What's needed is a full, exact retyping of the records.

▬▬▬▬▬▬

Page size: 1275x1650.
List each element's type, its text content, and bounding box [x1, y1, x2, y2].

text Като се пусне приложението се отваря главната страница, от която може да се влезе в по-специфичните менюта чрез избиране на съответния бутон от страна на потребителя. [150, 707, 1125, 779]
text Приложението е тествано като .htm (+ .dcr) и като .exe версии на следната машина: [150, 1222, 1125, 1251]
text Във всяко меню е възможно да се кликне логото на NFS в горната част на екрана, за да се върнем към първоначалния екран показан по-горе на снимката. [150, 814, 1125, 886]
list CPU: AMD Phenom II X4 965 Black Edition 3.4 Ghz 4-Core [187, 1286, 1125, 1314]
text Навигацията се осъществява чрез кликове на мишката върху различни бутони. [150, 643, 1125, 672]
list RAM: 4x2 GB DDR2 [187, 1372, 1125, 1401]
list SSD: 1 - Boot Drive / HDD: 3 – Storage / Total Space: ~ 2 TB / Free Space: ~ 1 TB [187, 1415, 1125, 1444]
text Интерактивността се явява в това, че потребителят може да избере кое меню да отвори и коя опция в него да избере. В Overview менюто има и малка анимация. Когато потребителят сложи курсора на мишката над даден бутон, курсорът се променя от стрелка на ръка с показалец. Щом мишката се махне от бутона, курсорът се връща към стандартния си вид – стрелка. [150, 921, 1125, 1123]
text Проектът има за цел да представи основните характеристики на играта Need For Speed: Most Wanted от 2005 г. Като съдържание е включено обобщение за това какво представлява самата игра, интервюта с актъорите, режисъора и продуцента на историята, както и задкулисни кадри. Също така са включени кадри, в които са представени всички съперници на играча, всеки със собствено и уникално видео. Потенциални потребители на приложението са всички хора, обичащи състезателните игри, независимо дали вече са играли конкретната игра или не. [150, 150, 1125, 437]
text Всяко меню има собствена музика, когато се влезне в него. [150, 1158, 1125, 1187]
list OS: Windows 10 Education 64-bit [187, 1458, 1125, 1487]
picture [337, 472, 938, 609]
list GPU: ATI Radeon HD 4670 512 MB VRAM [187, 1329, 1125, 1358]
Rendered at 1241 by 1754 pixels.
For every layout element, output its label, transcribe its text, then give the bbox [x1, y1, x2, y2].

▬▬▬▬▬▬

Exercise solution »
Page size: 1275x1650.
List each element's type, its text content, and bounding box [x1, y1, x2, y2].

text Като се пусне приложението се отваря главната страница, от която може да се влезе в по-специфичните менюта чрез избиране на съответния бутон от страна на потребителя. [150, 707, 1125, 779]
text Приложението е тествано като .htm (+ .dcr) и като .exe версии на следната машина: [150, 1222, 1125, 1251]
text Във всяко меню е възможно да се кликне логото на NFS в горната част на екрана, за да се върнем към първоначалния екран показан по-горе на снимката. [150, 814, 1125, 886]
list CPU: AMD Phenom II X4 965 Black Edition 3.4 Ghz 4-Core [187, 1286, 1125, 1314]
text Навигацията се осъществява чрез кликове на мишката върху различни бутони. [150, 643, 1125, 672]
list RAM: 4x2 GB DDR2 [187, 1372, 1125, 1401]
list SSD: 1 - Boot Drive / HDD: 3 – Storage / Total Space: ~ 2 TB / Free Space: ~ 1 TB [187, 1415, 1125, 1444]
text Интерактивността се явява в това, че потребителят може да избере кое меню да отвори и коя опция в него да избере. В Overview менюто има и малка анимация. Когато потребителят сложи курсора на мишката над даден бутон, курсорът се променя от стрелка на ръка с показалец. Щом мишката се махне от бутона, курсорът се връща към стандартния си вид – стрелка. [150, 921, 1125, 1123]
text Проектът има за цел да представи основните характеристики на играта Need For Speed: Most Wanted от 2005 г. Като съдържание е включено обобщение за това какво представлява самата игра, интервюта с актъорите, режисъора и продуцента на историята, както и задкулисни кадри. Също така са включени кадри, в които са представени всички съперници на играча, всеки със собствено и уникално видео. Потенциални потребители на приложението са всички хора, обичащи състезателните игри, независимо дали вече са играли конкретната игра или не. [150, 150, 1125, 437]
text Всяко меню има собствена музика, когато се влезне в него. [150, 1158, 1125, 1187]
list OS: Windows 10 Education 64-bit [187, 1458, 1125, 1487]
picture [337, 472, 938, 609]
list GPU: ATI Radeon HD 4670 512 MB VRAM [187, 1329, 1125, 1358]
Rendered at 1241 by 1754 pixels.
For every layout element, output its label, transcribe its text, then give the bbox [x1, y1, x2, y2].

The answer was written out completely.